Pontevedra – Vivendo em uma cidade sem carros

“O centro histórico estava morto. Havia muitas drogas, estava cheio de carros – era uma zona marginal. Era uma cidade em declínio, poluída e havia muitos acidentes de trânsito. Estava estagnado.”

Pode parecer estranho em um momento em que o mundo inteiro parece focado em carros elétricos para falar sobre a vida em uma cidade sem carros de qualquer espécie. Quando Miguel Anxo Fernández Lores tornou-se prefeito de Pontevedra, uma cidade no noroeste da Espanha, em 1999, ele imediatamente começou a eliminar carros e motocicletas do centro da cidade. Olhando pela janela de seu escritório, ele diz ao The Guardian : “Antes de me tornar prefeito, 14 mil carros passavam por essa rua todos os dias. Mais carros passaram pela cidade em um dia do que pessoas morando aqui. ”

população de automóveis em Pontevedra

Pontevedra antes e depois. Crédito: Concello de Pontevedra

Naquela época, ele diz: “O centro histórico estava morto. Havia muitas drogas, estava cheio de carros – era uma zona marginal. Era uma cidade em declínio, poluída e havia muitos acidentes de trânsito. Estava estagnado. A maioria das pessoas que tiveram a chance de sair o fizeram. No começo, pensamos em melhorar as condições do trânsito, mas não conseguimos elaborar um plano viável. Em vez disso, decidimos retomar o espaço público para os moradores e, para isso, decidimos nos livrar dos carros ”.

César Mosquera, chefe de infraestrutura da cidade, reflete perfeitamente as idéias do prefeito. “Como é possível que idosos ou crianças não possam usar a rua por causa de carros?” Como pode ser que a propriedade privada – o carro – ocupe o espaço público? ”Em vez disso, a cidade eliminou todos os lugares de estacionamento no centro da cidade e pavimentado sobre ruas com blocos de granito para fazer shoppings para pedestres. Agora as pessoas estacionam nos arredores e entram na cidade ou pegam transporte público.
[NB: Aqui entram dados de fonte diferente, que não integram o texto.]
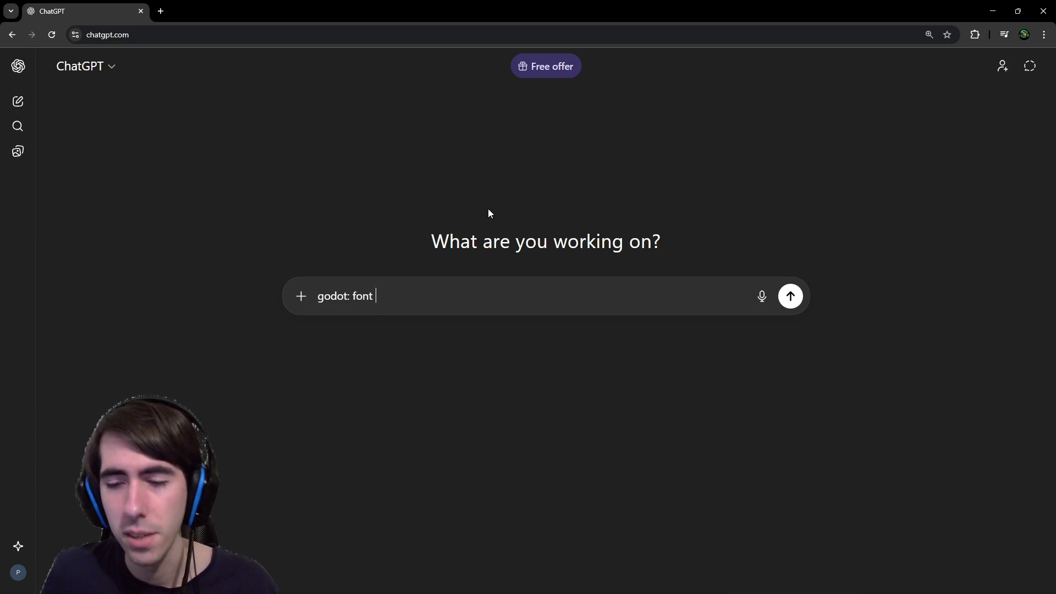
Read the start of ChatGPT's answer and close Godot's Advanced Import Settings dialog.
{"action": "key", "text": "alt+Tab"}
O programa sem carros pagou grandes dividendos para a cidade. As emissões de dióxido de carbono no centro da cidade caíram 70%. Quase três quartos das viagens que costumavam ser feitas de carro agora são feitas a pé ou de bicicleta. Pontevedra acrescentou 12 mil novos moradores, enquanto as cidades vizinhas estão encolhendo. Pequenas empresas estão prosperando em uma área onde as grandes lojas e shoppings são inexistentes. O prefeito Lores enfatiza que dirigir é um privilégio, não um direito – uma atitude que seria pouco favorável para muitos norte-americanos. Carros são permitidos na cidade para ocasiões especiais – casamentos e funerais, por exemplo.
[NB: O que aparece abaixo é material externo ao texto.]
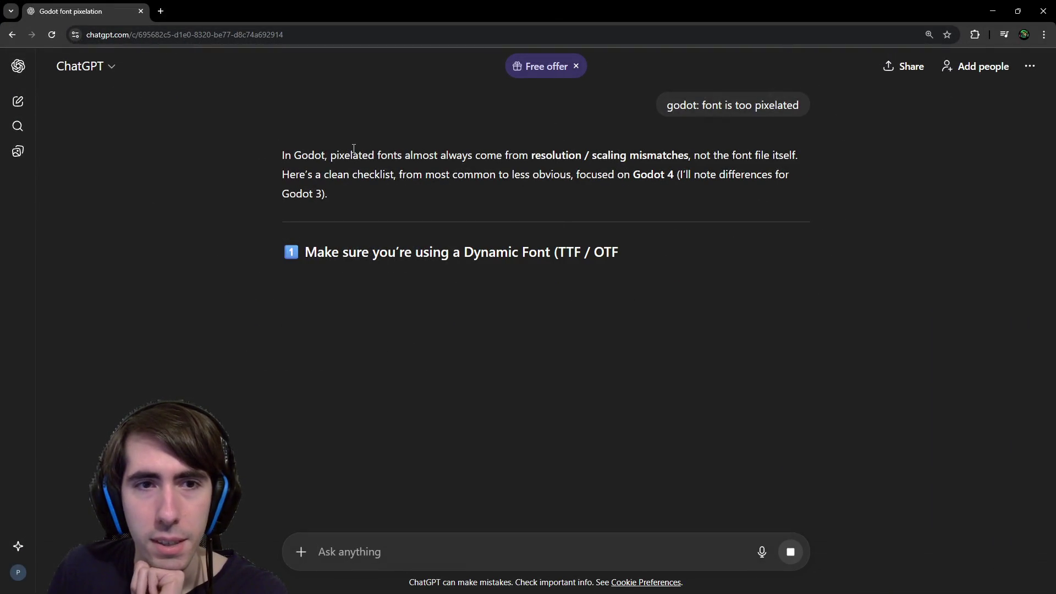
{"action": "left_click_drag", "start_coordinate": [353, 148], "coordinate": [472, 159]}
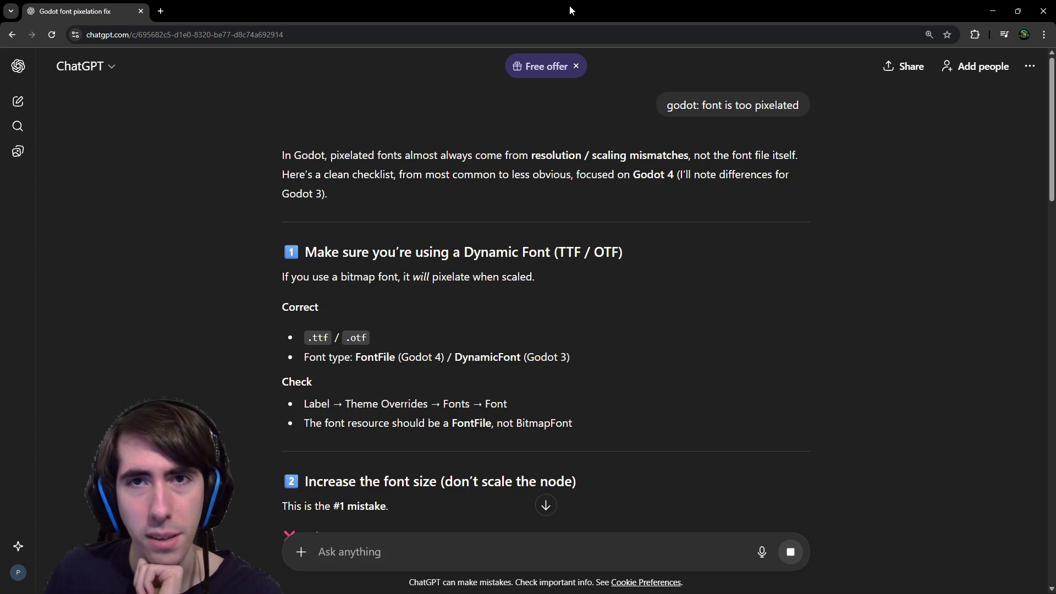
{"action": "left_click_drag", "start_coordinate": [569, 5], "coordinate": [795, 216]}
{"action": "left_click", "coordinate": [749, 169]}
Em vez de um mapa do metrô, um guia para os tempos de caminhada.

A moradora da cidade, Raquel García, conta ao The Guardian : “Eu morei em Madri e em muitos outros lugares e para mim este é o paraíso. Mesmo que esteja chovendo, eu ando em todos os lugares. E os mesmos lojistas que reclamam são os que sobreviveram apesar da crise. É também um ótimo lugar para ter filhos. ”Pontevedra tem uma população de cerca de 80.000 habitantes. “A cidade é o tamanho perfeito para pedestres”, diz o arquiteto local Rogelio Carballo Soler. “Você pode atravessar a cidade inteira em 25 minutos. Há coisas que você poderia criticar, mas não há nada que faça você rejeitar esse modelo. ”

Pontevedra hoje

Pontevedra como parece hoje. Crédito: Luis Pereiro Gomez

Todas as mudanças no centro da cidade foram financiadas localmente sem a ajuda de recursos regionais ou nacionais. “Na verdade, são trabalhos públicos cotidianos que foram realizados no contexto de um projeto global, mas custam o mesmo ou até menos”, diz Lores.“Não realizamos grandes projetos. Nós fizemos o que estava ao nosso alcance.
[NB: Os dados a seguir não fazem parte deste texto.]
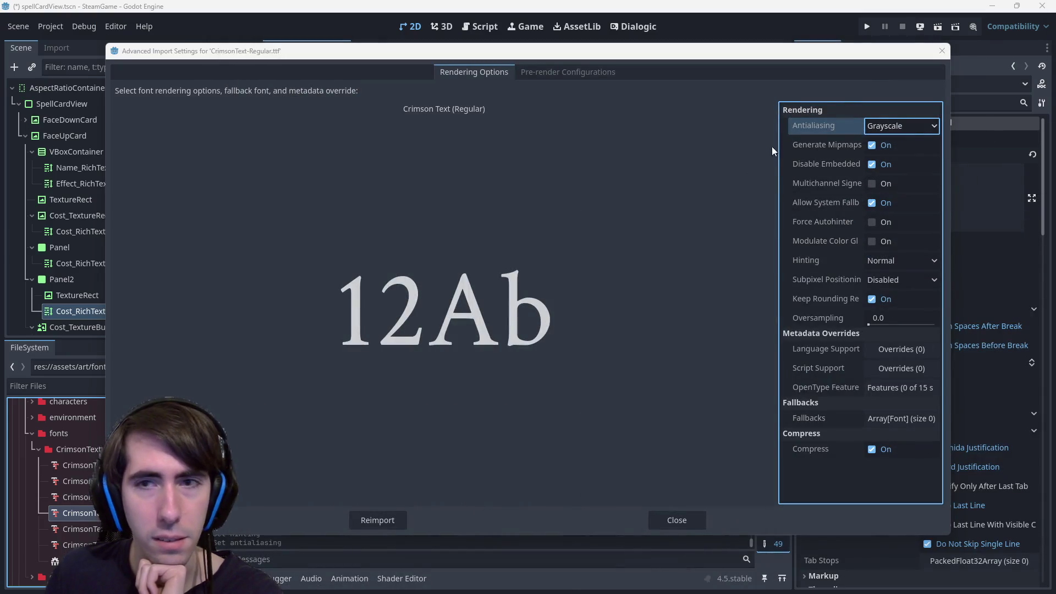
{"action": "left_click", "coordinate": [941, 51]}
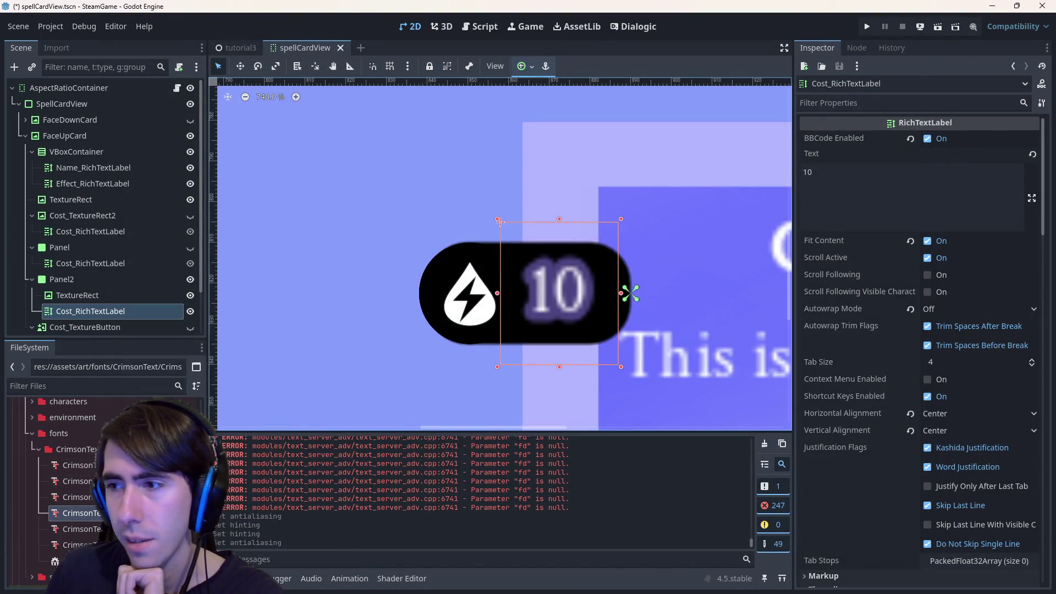
{"action": "key", "text": "alt+Tab"}
Read the font check instructions, comparing briefly against the Godot editor.
{"action": "scroll", "coordinate": [497, 338], "scroll_direction": "down", "scroll_amount": 1}
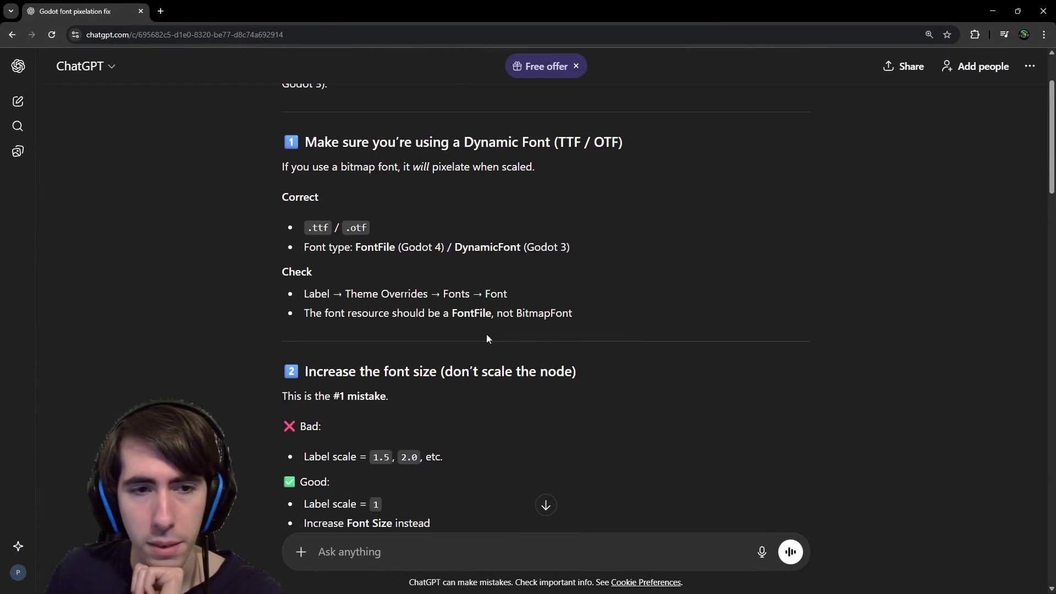
{"action": "left_click_drag", "start_coordinate": [304, 294], "coordinate": [407, 294]}
{"action": "left_click", "coordinate": [407, 295]}
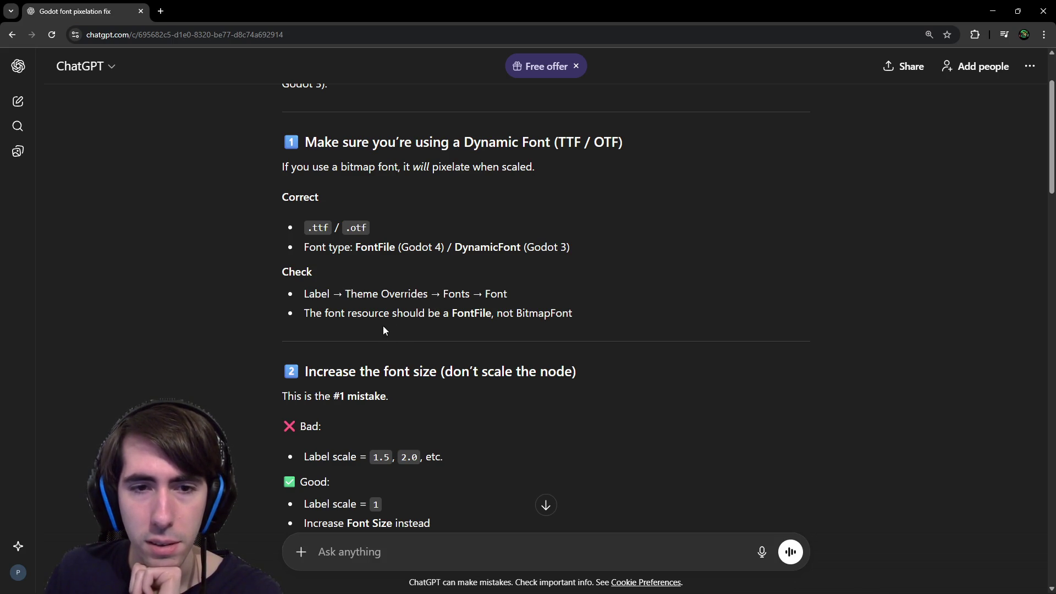
{"action": "left_click_drag", "start_coordinate": [555, 313], "coordinate": [362, 314]}
{"action": "scroll", "coordinate": [529, 282], "scroll_direction": "down", "scroll_amount": 3}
Ah, claro, há algumas reclamações. Você não pode agradar a todas as pessoas o tempo todo. Mais estacionamento na periferia seria bom. Melhor transporte público desses estacionamentos externos para o centro da cidade também seria apreciado. Mas comparado com a maneira como as coisas costumavam ser em Pontevedra? Poucas pessoas gostariam de voltar à forma como as coisas eram antes da posse do prefeito Lores.

Talvez mais do que qualquer outra coisa, a diferença de atitude em relação aos carros entre o prefeito Lores e alguém como Robert Moses , o arquiteto que fez dos carros a característica central de seus modelos de planejamento urbano, é instrutiva. Como as pessoas se atrevem a pensar que têm o direito de invadir espaços públicos com suas emissões expelindo monstros movidos a gasolina e diesel? Ora, a própria ideia é absurda – não é?